> _READING TEXT_
But for now, the Earth Grain Mother and the Sky Sun Father are joined at the supreme point of their summer love affair. We too, are feeling the expansiveness of summer–fewer clothes, no shoes, flowers burgeoning and summer rains bathing us all. In Ireland this is the Eve of Lughnasad (pronounced loo-na-sah) when John Barleycorn and the first ears of corn are welcomed through the threshold and into the feasting hall. The Harvest shock of corn is carried by the Harvest Mother, representing the Great Goddess of the Grain, as she is drawn on a flower-filled carriage to the celebration. It is important for the community to gather and eat, drink and most of all–to dance the ancient Morris dances, jigs and other old pieces that carry the people into the world of Mystery and Trance as they circle and sing, all night long.

This is also the celebration of Danu, the Mother of the Celts and a manifestation of the Earth Mother. Her son, for whom the festival is named, is Lugh Samildanach who is known in Ireland as “the All-Purpose god.” He represents youth at its most rugged and full of prowess. He is the patron of warriors, smiths, doctors, fiddlers, scholars and craftsmen, to name only a few. He is symbolised as a mighty youth with a shining spear and ravens who honor his abilities with Wisdom and Prophesy.

> _SHORT EXERCISE A_
Reproduce the stretch of the Lughnasad text from "But for now, the" through "all night long.".
> _SHORT EXERCISE B_
Proceed with the text on Lughnasad and Lugh from the point where it stops.
The listing that comes next is separate material and has no connection to the Lughnasad text.

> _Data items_
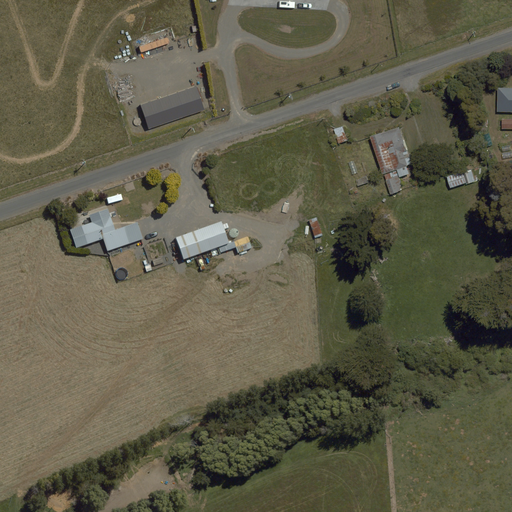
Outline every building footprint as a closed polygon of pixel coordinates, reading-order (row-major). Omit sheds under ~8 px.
[(511,87),(498,87),(497,113),(511,113),(511,87)] [(511,117),(502,118),(502,130),(511,130),(511,117)] [(343,125),(334,129),(339,144),(348,141),(343,125)] [(409,168),(415,166),(402,127),(371,137),(390,197),(416,189),(409,168)] [(456,179),(455,174),(447,176),(449,190),(468,186),(466,177),(456,179)] [(366,176),(356,181),(358,186),(369,181),(366,176)] [(136,247),(144,244),(137,223),(115,230),(108,210),(88,217),(90,223),(78,228),(74,219),(67,221),(70,230),(67,231),(73,250),(101,240),(105,253),(135,243),(136,247)] [(317,217),(308,221),(315,238),(324,234),(317,217)] [(220,223),(173,240),(181,262),(228,245),(220,223)]
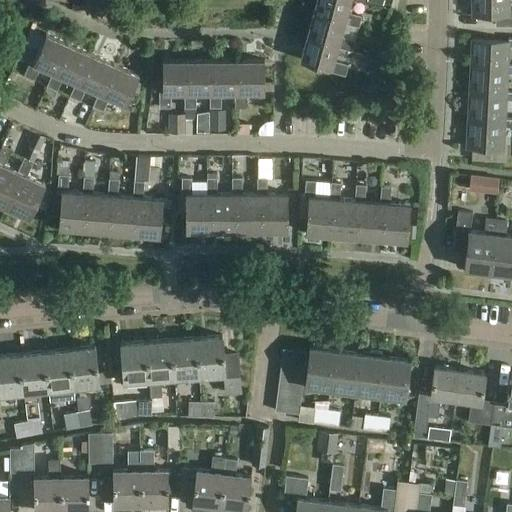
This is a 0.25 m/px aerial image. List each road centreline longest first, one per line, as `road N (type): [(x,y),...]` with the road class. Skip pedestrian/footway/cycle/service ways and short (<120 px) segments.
road 1 (residential): [(0,101),(100,141),(434,151)]
road 2 (residential): [(274,307),(170,295),(0,310)]
road 3 (residential): [(419,324),(434,151)]
road 4 (residential): [(434,151),(439,0)]
road 5 (residential): [(419,324),(274,307)]
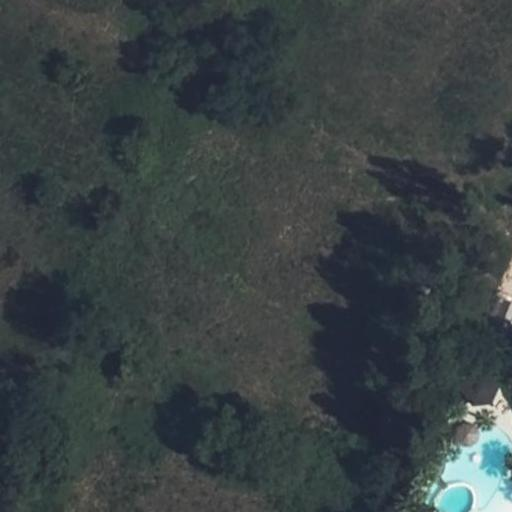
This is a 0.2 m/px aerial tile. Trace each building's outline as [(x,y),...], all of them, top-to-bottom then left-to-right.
[(499,334),(511,301),(500,297),(487,330),(499,334)] [(511,341),(511,301),(496,341),(510,346),(511,341)] [(478,355),(470,356),(459,379),(465,382),(466,382),(470,374),(480,373),(478,356),(478,355)] [(485,355),(480,356),(484,376),(493,396),(497,387),(487,373),(485,355)] [(466,382),(465,382),(461,393),(473,404),(490,402),(493,396),(484,376),(480,356),(478,356),(480,373),(470,374),(466,382)]
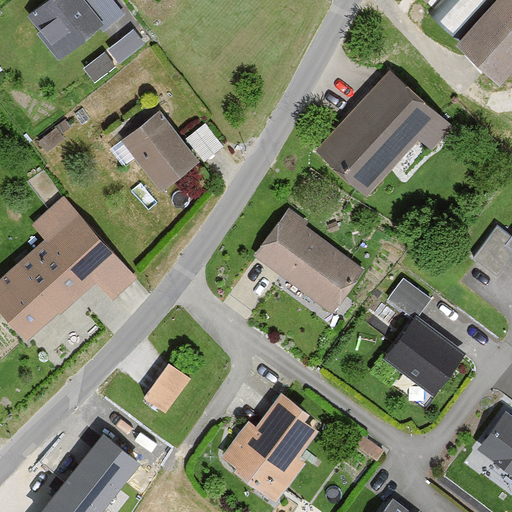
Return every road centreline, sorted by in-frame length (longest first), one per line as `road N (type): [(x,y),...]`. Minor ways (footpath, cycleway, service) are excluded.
road 1 (residential): [(180,281),(385,433),(411,442),(437,439),(496,358)]
road 2 (unclassified): [(348,0),(277,134),(180,281)]
road 3 (unclassified): [(180,281),(101,374),(0,470)]
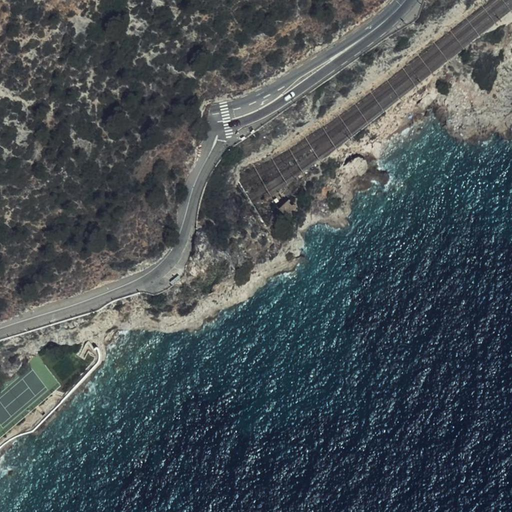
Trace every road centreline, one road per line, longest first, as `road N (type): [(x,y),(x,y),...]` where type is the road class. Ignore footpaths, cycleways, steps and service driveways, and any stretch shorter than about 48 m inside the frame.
road 1 (residential): [(0,329),(128,283),(168,259),(219,122)]
road 2 (secondary): [(219,122),(288,88),(404,0)]
road 3 (secondary): [(207,124),(103,124),(0,111)]
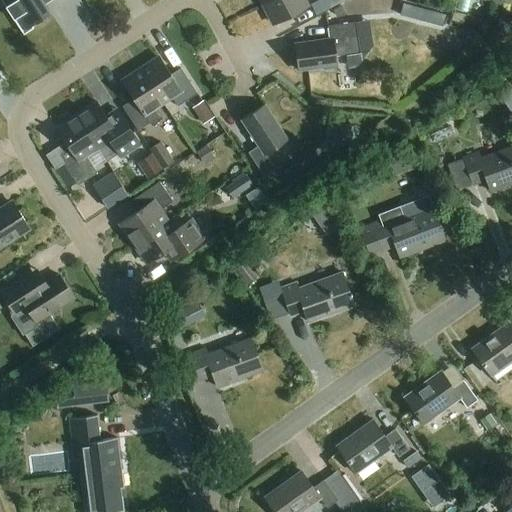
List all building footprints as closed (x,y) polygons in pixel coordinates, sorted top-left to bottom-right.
[(13,0),(14,1),(9,5),(17,18),(23,15),(31,27),(50,14),(51,14),(46,5),(43,1),(44,0),(52,0),(53,0),(52,0),(13,0)] [(302,0),(272,0),(263,5),(274,25),(307,7),(302,0)] [(455,0),(452,12),(467,16),(470,0),(455,0)] [(429,11),(426,22),(442,27),(445,15),(429,11)] [(335,57),(345,55),(359,53),(355,23),(327,26),(329,40),(295,45),(298,71),(322,67),(323,70),(336,68),(335,57)] [(159,57),(140,69),(162,103),(171,98),(177,107),(197,94),(180,69),(170,75),(159,57)] [(162,103),(140,69),(122,81),(133,99),(121,107),(137,131),(149,123),(150,125),(160,118),(154,109),(162,103)] [(203,101),(192,108),(203,125),(213,118),(203,101)] [(96,102),(76,115),(98,148),(106,161),(118,154),(120,158),(140,145),(125,123),(116,109),(105,116),(96,102)] [(287,140),(264,105),(241,120),(258,146),(248,153),(263,176),(274,169),(265,154),(287,140)] [(76,115),(56,128),(74,156),(63,164),(67,170),(76,183),(77,186),(97,173),(86,156),(98,148),(76,115)] [(328,138),(336,150),(348,142),(339,130),(328,138)] [(163,169),(173,162),(160,142),(150,149),(163,169)] [(196,153),(204,165),(214,159),(206,146),(196,153)] [(511,184),(511,147),(480,159),(478,153),(463,159),(472,185),(486,180),(490,192),(511,184)] [(137,163),(147,179),(162,170),(151,153),(137,163)] [(71,186),(76,183),(67,170),(63,172),(58,176),(67,189),(71,186)] [(243,176),(223,190),(230,199),(250,186),(243,176)] [(128,196),(116,177),(95,191),(107,210),(128,196)] [(119,224),(133,244),(167,221),(159,211),(173,202),(159,182),(130,202),(137,212),(119,224)] [(0,246),(28,229),(12,203),(0,210),(0,246)] [(334,207),(328,211),(333,218),(339,214),(334,207)] [(380,222),(358,230),(368,257),(395,246),(399,258),(445,241),(432,208),(404,219),(399,207),(378,215),(380,222)] [(167,221),(133,244),(147,264),(164,252),(171,262),(205,239),(191,219),(174,231),(167,221)] [(331,220),(320,228),(326,236),(337,229),(331,220)] [(353,306),(342,273),(298,289),(296,284),(281,289),(290,316),(303,311),(308,323),(353,306)] [(15,315),(26,308),(35,322),(34,322),(36,325),(28,331),(35,343),(60,327),(51,313),(74,299),(58,275),(37,289),(28,275),(1,293),(15,315)] [(197,302),(172,313),(180,330),(205,318),(197,302)] [(491,376),(511,360),(511,329),(508,323),(472,350),(491,376)] [(263,371),(251,338),(207,355),(205,349),(190,355),(199,381),(213,376),(217,388),(263,371)] [(452,388),(441,372),(404,398),(423,424),(459,399),(466,408),(477,401),(463,381),(452,388)] [(108,401),(104,376),(72,380),(73,389),(55,391),(58,408),(108,401)] [(489,416),(479,422),(485,432),(496,426),(489,416)] [(99,441),(96,417),(69,420),(72,446),(80,445),(84,475),(81,475),(85,511),(110,511),(122,511),(117,471),(120,471),(116,439),(99,441)] [(384,437),(372,421),(336,447),(355,473),(391,447),(398,457),(409,449),(395,430),(384,437)] [(414,452),(400,462),(407,470),(420,460),(414,452)] [(450,496),(428,465),(413,476),(435,506),(450,496)] [(336,471),(323,481),(313,488),(301,472),(264,498),(274,511),(300,511),(320,498),(327,508),(337,501),(345,511),(346,511),(359,502),(336,471)]
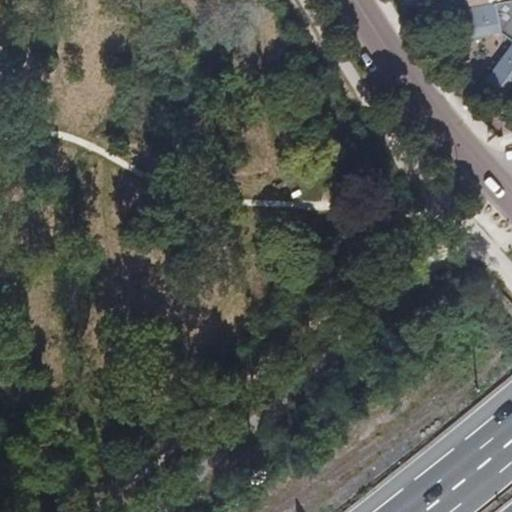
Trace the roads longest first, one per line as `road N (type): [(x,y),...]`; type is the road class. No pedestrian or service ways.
road 1 (unknown): [(425,214),(403,245),(90,511)]
road 2 (track): [(149,511),(472,230)]
road 3 (unknown): [(294,0),(363,110),(511,286)]
road 4 (tertiary): [(355,0),(511,202)]
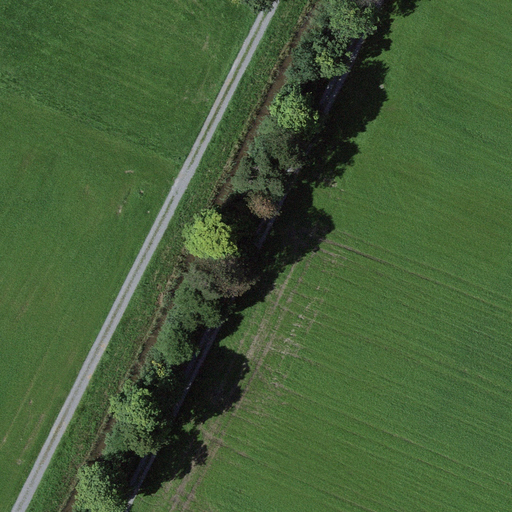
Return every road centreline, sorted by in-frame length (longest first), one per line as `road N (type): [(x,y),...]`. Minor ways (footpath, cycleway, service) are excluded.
road 1 (track): [(379,0),(124,511)]
road 2 (track): [(27,511),(275,0)]
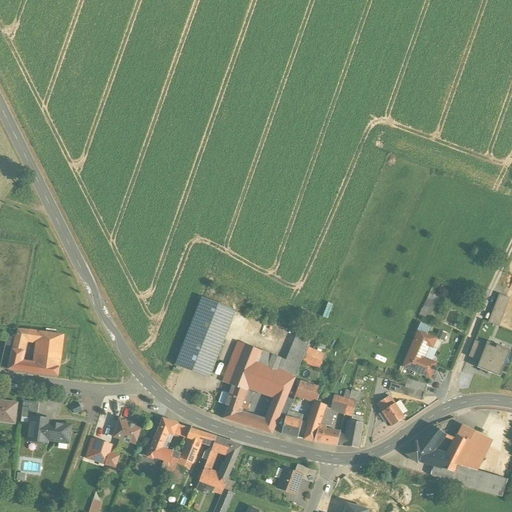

> _EXERCISE ANSWER A_
But for now, the Earth Grain Mother and the Sky Sun Father are joined at the supreme point of their summer love affair. We too, are feeling the expansiveness of summer–fewer clothes, no shoes, flowers burgeoning and summer rains bathing us all. In Ireland this is the Eve of Lughnasad (pronounced loo-na-sah) when John Barleycorn and the first ears of corn are welcomed through the threshold and into the feasting hall. The Harvest shock of corn is carried by the Harvest Mother, representing the Great Goddess of the Grain, as she is drawn on a flower-filled carriage to the celebration. It is important for the community to gather and eat, drink and most of all–to dance the ancient Morris dances, jigs and other old pieces that carry the people into the world of Mystery and Trance as they circle and sing, all night long.

> _EXERCISE ANSWER B_
The name of the Fair Ones, the original “fairies” of ancient Irish mysticism, is Tuatha de Danaanthe Children of Danu. As her most precious son, Lugh was also the crown of Sacred Masculinity. He was the god invoked when men (and women) were seeking High Summer healing Magik. Lugh is the patron of Magicians.


This is the time to gather some brilliantly-colored Indian corn,or newly picked corn and tie a red ribbon around the stalks. Some people fashion a”Corn Dolly” out of the best ears of corn, dressing them in leaf and twig clothing. These can then be taken to a well, stream or river to be blessed with fresh water then left outside overnight in the Late Summer Moon light. You can hang this abundance fetish in your home to beckon a continuing good harvest in work, life and all relationships. Traditionally the corn designs are kept until the sowing of the next year’s crop.

This is also the time to test your strength and push your physical limits. It is the perfect celebration in which to discover the “Lugh” in you—climb a mountain, swim in a cold, swift stream, honor your yoga practice with more vigorous poses. Take a long hike, especially by the light of the moon and let yourself feel the profound pull between Sun, Moon, Earth. Let your powerful body and spirit draw in the Lunar energies and blast off into the new month!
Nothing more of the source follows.